═════ Stored data ═════

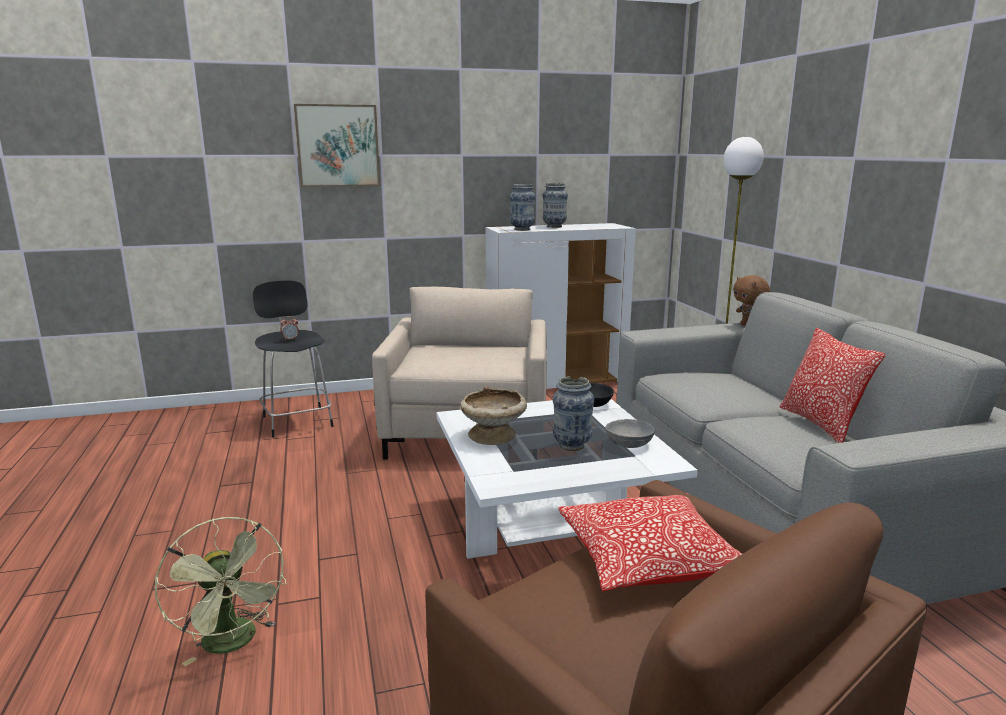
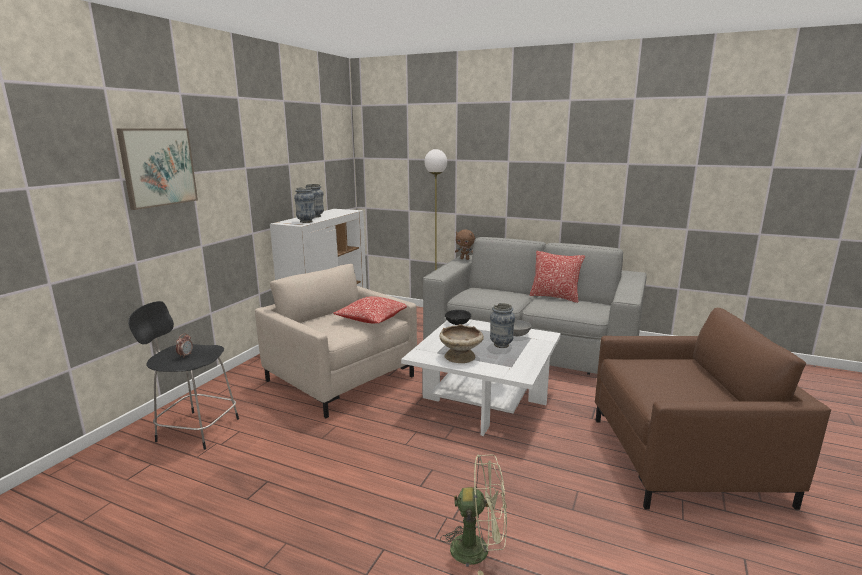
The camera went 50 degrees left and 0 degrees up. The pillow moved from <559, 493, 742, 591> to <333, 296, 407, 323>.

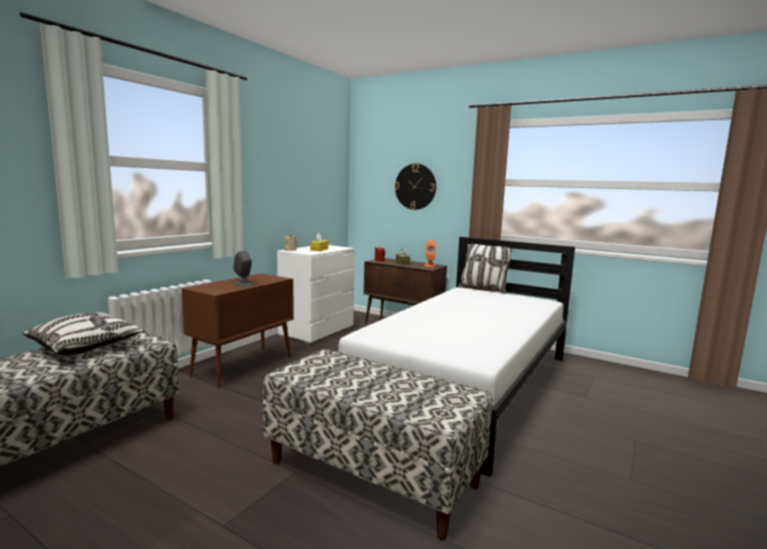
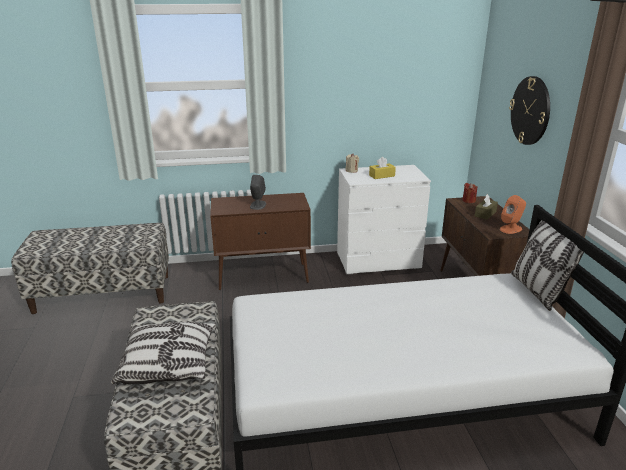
The camera went 50 degrees right and 15 degrees up. The pillow moved from <23, 312, 145, 356> to <111, 322, 216, 384>.

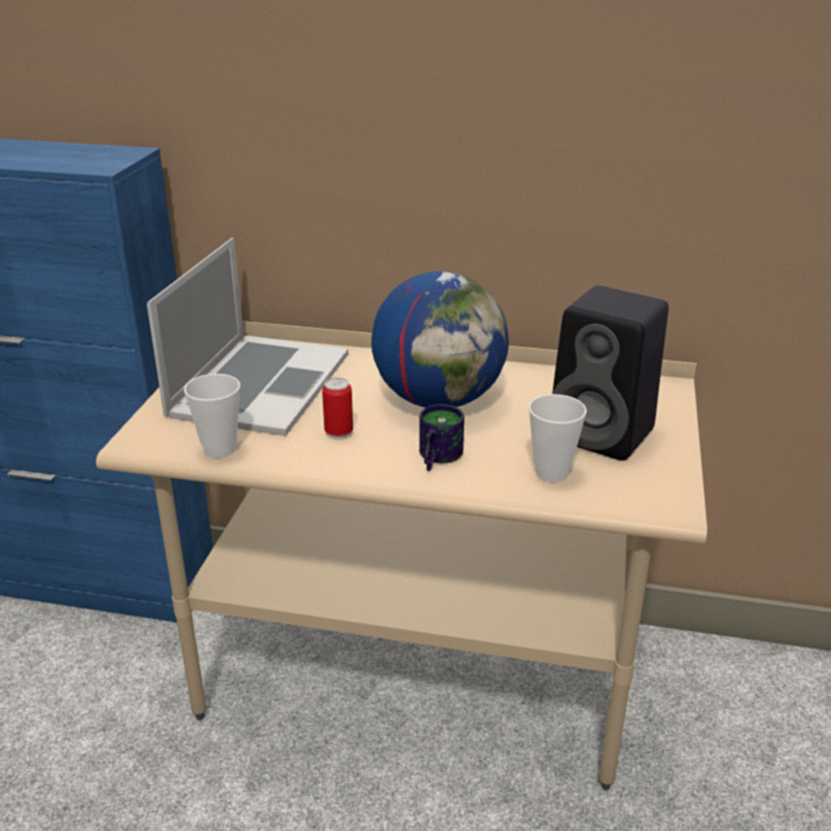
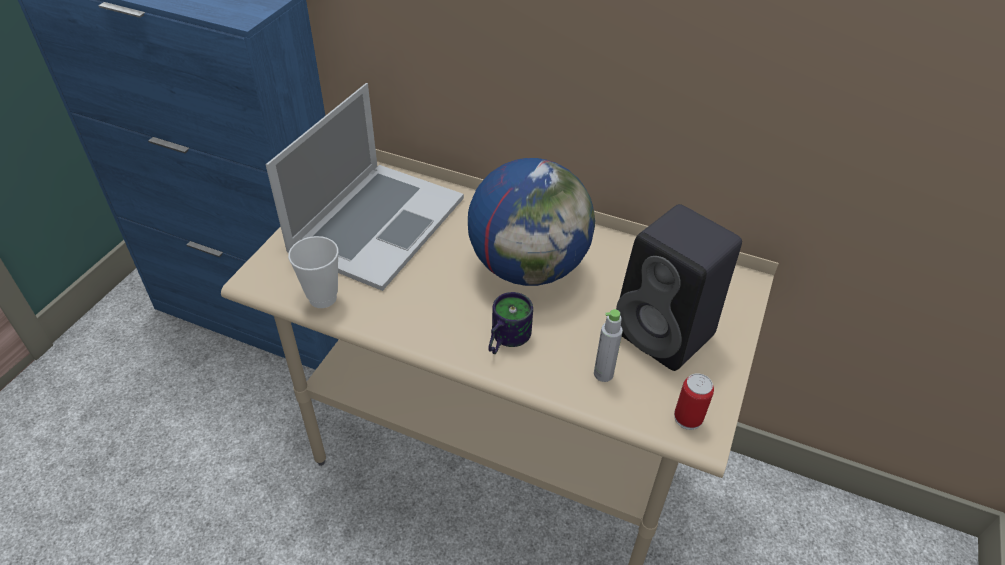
The camera went 10 degrees right and 15 degrees up. The can moved from <322, 378, 353, 440> to <674, 373, 714, 430>. The cup at <529, 394, 587, 482> was replaced by the grey bottle at <594, 309, 623, 382>.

═════

What to do
With all pictures left out, please transcribe exactly the lines from the start of the material through the line with "The camera went 50 degrees right".

Task output
The camera went 50 degrees left and 0 degrees up. The pillow moved from <559, 493, 742, 591> to <333, 296, 407, 323>.

The camera went 50 degrees right and 15 degrees up. The pillow moved from <23, 312, 145, 356> to <111, 322, 216, 384>.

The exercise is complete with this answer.